If he gets a solicitor his solicitor will advise him not to defend your petition or cross petition because it won't stop the divorce going through and will simply cost him a lot of dosh. He will probably howl outrage at your audacity to say he behaved unreasonably but it won't get him anywhere because solicitors have seen it all before. Mine howled outrage but it fell on deaf ears.
Expect delays because he won't go quietly. Mine refused to do his financial disclosure and we had to take him to court, and even then we were convinced he had a secret account somehwere but couldn't prove it. We also had to take him to court to get him to agree to selling the house and there were numerous other court hearings for various things.
From serving the petition to Decree Nisi it took eight months, and it took a further nine months for my Decree Absolute - about 17 months altogether.
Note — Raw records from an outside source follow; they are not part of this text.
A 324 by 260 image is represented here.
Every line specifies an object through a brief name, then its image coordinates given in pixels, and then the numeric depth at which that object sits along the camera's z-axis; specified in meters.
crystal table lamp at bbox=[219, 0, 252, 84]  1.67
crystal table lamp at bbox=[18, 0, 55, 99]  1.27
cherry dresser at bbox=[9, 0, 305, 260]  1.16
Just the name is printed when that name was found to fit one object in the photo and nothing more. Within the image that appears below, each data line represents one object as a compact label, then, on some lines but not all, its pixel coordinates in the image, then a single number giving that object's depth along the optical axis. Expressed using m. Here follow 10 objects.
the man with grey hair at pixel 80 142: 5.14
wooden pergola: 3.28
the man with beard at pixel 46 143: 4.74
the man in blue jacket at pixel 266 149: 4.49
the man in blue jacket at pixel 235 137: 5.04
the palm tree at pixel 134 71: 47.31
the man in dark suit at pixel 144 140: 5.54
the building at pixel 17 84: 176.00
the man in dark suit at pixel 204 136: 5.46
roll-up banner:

Fortunately the house sold within two weeks of putting on the market so no problems there.
So it can be done.
Best of luck,
Ash (gnashing teeth) xxxxxxxxxxxxxxxxxxx
Posted by Ashley on 7-Jun-12 22:49 GMT
You will know this but you to show 1) irretrievable breakdown and 2) unreasonable behaviour.
The courts are quite liberal on the unreasonable behaviour ground and tend to he view that if one person is petitioning then the marriage has irretrievably broken down. This is why he is doomed to fail.
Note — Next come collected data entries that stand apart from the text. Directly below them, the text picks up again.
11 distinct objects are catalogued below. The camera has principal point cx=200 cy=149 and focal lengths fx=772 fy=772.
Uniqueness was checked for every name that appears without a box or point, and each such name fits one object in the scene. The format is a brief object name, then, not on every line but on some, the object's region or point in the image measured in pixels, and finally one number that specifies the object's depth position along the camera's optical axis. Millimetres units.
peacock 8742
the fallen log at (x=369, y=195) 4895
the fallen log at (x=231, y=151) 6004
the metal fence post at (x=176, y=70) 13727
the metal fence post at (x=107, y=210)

Posted by Givemestrength on 7-Jun-12 22:50 GMT
You do not need to show him anymore papers. Just serve them. yes you will have to pay the court fees. He can contest them, but in general, the courts dont care to hear his side since how can he say he wants to stay married to a person who does not want to stay married to him? That worked in the 1960s and before but not in modern day. He is allowed to sign the papers without agreeing to the reason (my ex did this) so as long as you put enough in to show his unreasonableness, it should go through.
Word of warning though - sorry Flower have not been following your posts closely - but if you have kids together - mention the DV. He will kick off no matter what you put in the petition and you CANNOT entirely predict or control his response but if you have kids, and he goes for residency, and you bring up the DV, they will ask if it was mentioned in the petittion so eventhough ever bone in yoru body is saying try make things as smooth as possible, this process is not going to be smooth or peaceful and therefore you have to think ahead.
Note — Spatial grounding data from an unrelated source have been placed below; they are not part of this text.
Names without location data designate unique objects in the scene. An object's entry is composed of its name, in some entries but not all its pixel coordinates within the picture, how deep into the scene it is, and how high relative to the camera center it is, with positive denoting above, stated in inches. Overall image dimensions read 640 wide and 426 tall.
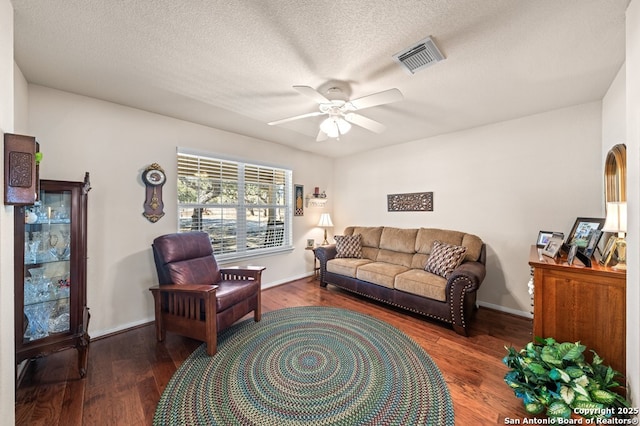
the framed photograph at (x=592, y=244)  75.2 -10.1
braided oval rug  59.6 -50.5
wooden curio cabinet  72.7 -19.1
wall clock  107.1 +9.3
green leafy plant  50.1 -38.8
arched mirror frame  71.1 +12.4
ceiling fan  71.6 +35.3
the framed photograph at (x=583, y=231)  80.0 -6.8
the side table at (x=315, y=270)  173.2 -43.8
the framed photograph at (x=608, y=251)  65.1 -11.1
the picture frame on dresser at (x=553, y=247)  74.1 -11.3
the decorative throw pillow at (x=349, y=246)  157.6 -23.0
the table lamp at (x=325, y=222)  182.2 -7.9
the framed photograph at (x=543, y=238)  99.8 -10.8
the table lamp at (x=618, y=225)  61.4 -3.4
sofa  100.4 -30.3
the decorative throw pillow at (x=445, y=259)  112.2 -22.8
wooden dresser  59.6 -25.0
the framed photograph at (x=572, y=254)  67.3 -12.0
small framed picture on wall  171.2 +7.7
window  124.9 +4.4
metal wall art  147.3 +6.4
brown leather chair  85.5 -31.5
Protect yourself in the proceedings as well as physically. This time is an extremely dangerous time for you and for any woman who is busy leaving their partner and this extreme danger time remains for about a year after you have left. This is even the case if he has never lifted a hand to you and equally so if he has been physically violent.
Get a safety plan in place as a matter of urgency.
Get legal advice as soon as you can and legally and physically protect yourself
PS the other side is bliss and worth the trouble for. I am out the other side and am much much happier
Posted by Kia Kaha Wahine on 7-Jun-12 22:51 GMT
Do not show him the petition.
Posted by Givemestrength on 7-Jun-12 22:52 GMT
Have been tied up (figuratively) in a deep and meaningful since OP.
Exhausted. He showed me another side, another attitude (always only when we get right to the wire) swears he loves me, swears he's changed da-da, da-da. Also admitting past fault and saying he can see why I wouldn't want to stay. The most honest I think I've ever heard him.
I think it's too little, too late. He's asking for my trust but still resisting a perpetrator programme because I can't and won't guarantee that I will want him at the end of it.
I will take the advice about fining a solicitor who 'gets' DV, the affidavit etc. And I will make sure I'm safe!
KKW all our children are grown into young adults, thank goodness, so that is one huge battleground we can avoid. We married young and had them late after many trials, so I leave you to imagine how many years I've racked up with this treasure, hoping things would get better and being disappointed.
Thank you, thank you all and goodnight.